Revised January 6, 2012

CS 234: Data Types and Structures

General Description

An introduction to widely used and effective methods of data organization, focusing on data structures, their algorithms, and the performance of these algorithms. Students will learn how the choice of a data structure affects the performance and usability of applications, with examples from Web browsing and searching, computer databases, data analysis, text processing, etc. Specific topics include lists, stacks, queues, sets, maps, priority queues, trees, and graphs, together with general algorithmic techniques such as sorting, searching, and other transformations on data. Students who successfully complete the course will be able to use these tools to design and develop efficient programs for a wide variety of applications.

Logistics

This course will interest those wishing to understand how choices made in program design can significantly affect performance, and how to make such choices in particular cases. It is a central course for the Computer Science minor and is highly recommended for students in Information Management or similar fields and for those in the Mathematics/Teaching plan.

CS 234 is aimed at students in any discipline. Students in Computer Science plans (including SE and CFM) should take CS 240 instead.

Related courses (see calendar for official details)

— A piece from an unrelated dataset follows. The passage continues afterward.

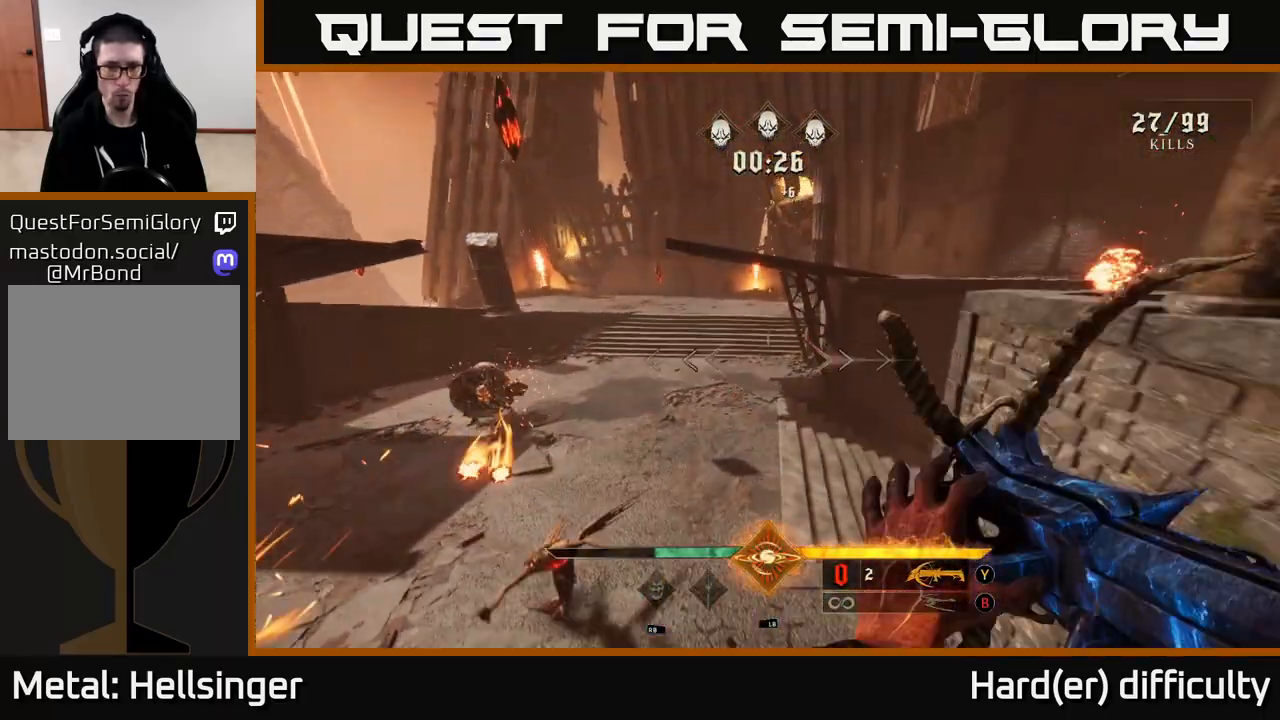
{"buttons": [], "left_stick": "left", "right_stick": "up-right", "events": [[83, "right_stick", "down-left"], [200, "right_stick", "left"], [250, "L1", "down"], [350, "right_stick", "center"], [383, "L1", "up"], [450, "right_stick", "right"], [500, "right_stick", "up-right"]]}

Predecessors: One of CS 116, 136, 138, 145 taken fall 2010 or earlier, 146; Not open to Computer Science students. The initial topics of CS 234 will overcome the differences between CS 116 and 136/146 and put students on a common footing. Students who have taken introductory computer courses from outside the Math Faculty should consult a CS advisor to determine the adequacy of their preparation.

Successors: CS 338.

Conflicts: CS 240.

Typical Reference(s)

Rance D. Neçaise, Data Structures and Algorithms Using Python, Wiley.

Required preparation

Before starting the course, students will need the ability to do the following.

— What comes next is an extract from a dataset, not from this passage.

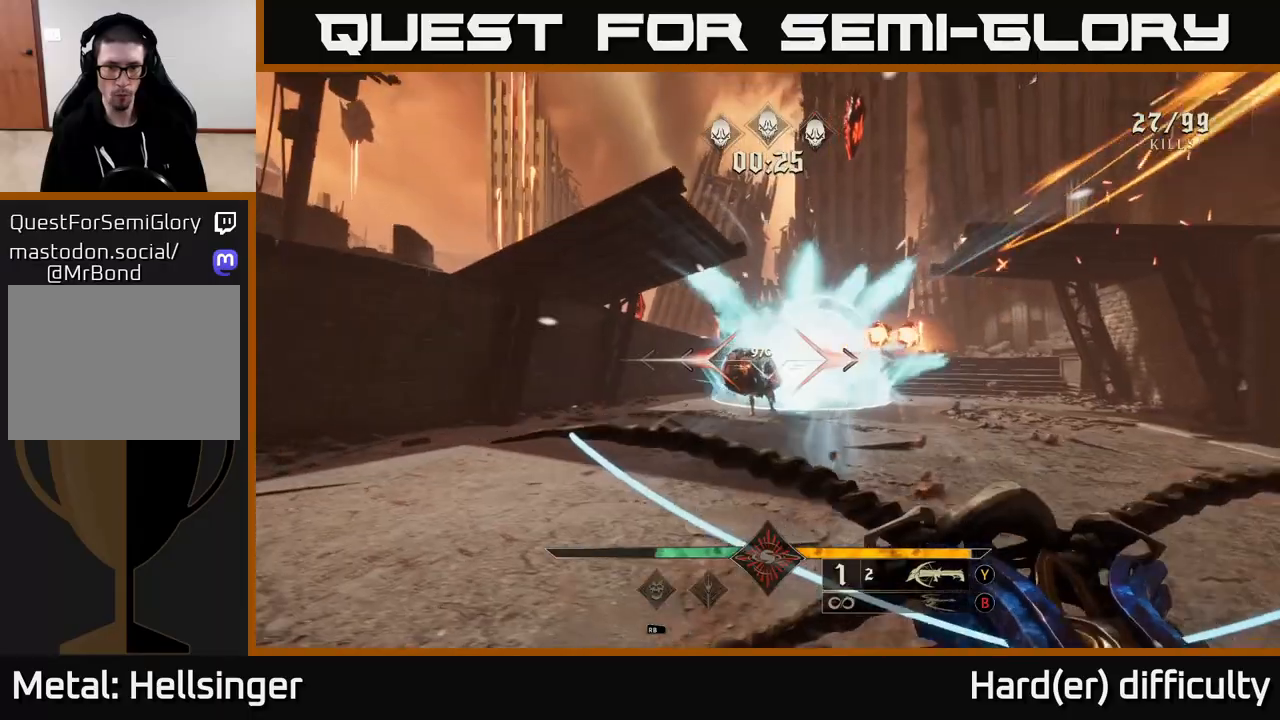
{"buttons": [], "left_stick": "down-left", "right_stick": "center", "events": [[33, "right_stick", "right"], [83, "right_stick", "down-right"], [200, "right_stick", "center"], [250, "left_stick", "down-left"], [350, "R2", "down"], [350, "right_stick", "down"], [433, "R2", "up"], [433, "right_stick", "center"]]}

• Use and follow mathematical reasoning and notation; in particular, work comfortably with simple predicate logic, functions and elementary probability.
• Describe basic quadratic sorting algorithms, such as Selection Sort or Insertion Sort.
• Given a simple, well-specified computational task, write a program in a high-level imperative language (e.g., any of Python, C, or Java), and generate appropriate test cases. Use as appropriate simple types, built-in compound types and control idioms such as selection, iteration, and recursion. These programs should not require more than a single routine, possibly together with a small number of additional helper routines.
• Define and write programs that work with recursively defined structures, such as binary trees.

Note: The course will use the Python language for its programming examples and assignments. The necessary syntax and idiom will be presented at the start of the course, as a review for those who know Python and an explanation for those who don't. Experience in other common imperative languages, such as C or Java, will suffice.

Learning objectives

• Describe several common computer applications, for which the choice of data structure can make the difference between efficient usability and complete non-functionality. For each application, describe one data structure appropriate to the application and one structure inappropriate to the application (although appropriate in some other context).
• Explain the concept of "asymptotic run time" and the effects of logarithmic, linear, quasi-linear, quadratic, cubic and exponential run times. Given a simple algorithm, determine and informally justify its asymptotic run-time, as expressed in order notation.
• Explain the relative advantages and disadvantages of using arrays versus linked structures. Describe the trade-offs involved in maintaining elements in a well-specified order.
• Explain the benefits of abstraction and representation independence.
• Explain the concept of Abstract Data Type (ADT). Define several different ADTs (e.g., Stack, Queue, Priority Queue and Map), and give a sample application for each. Explain the complexity of some common implementations of these ADTs. Given a well-specified computational problem, determine which (if any) would assist the solution.
• Explain how external memory differs from internal memory, and describe how this difference affects the performance of a program. Give several examples of real-world tasks requiring external memory, and describe a structure and algorithm appropriate for each.
• Explain and justify the best- and worst-case behaviours of simple quadratic sorting algorithms, as well as Mergesort, Heapsort, Quicksort and at least one non-comparison-based algorithm. Select the appropriate algorithm for a given set of circumstances. Apply sorting-based techniques to algorithmic problems such as elimination of duplicates.
• Describe data structures and algorithms for efficient traversals of graphs (networks) and computations of minimum spanning trees.
• Explain how specialized data structures can lead to efficient solutions to problems. Illustrate this principle by describing algorithms and data structures for a particular real-world problem (e.g., text compression, processing geometric data, etc.)
• Write, test and debug programs using the above structures and algorithms in the Python language, or other imperative language known to or subsequently learned by the student. (At the instructor's discretion, students may be permitted to code partially in another language rather than in Python. Regardless of such permission, students may be tested on the Python language in assignments and/or exams.)

Typical syllabus

The following gives only a general guide for prospective students and instructors. Exact topics and timings will vary from term to term. Students should consult the materials for their particular section at the start of the term.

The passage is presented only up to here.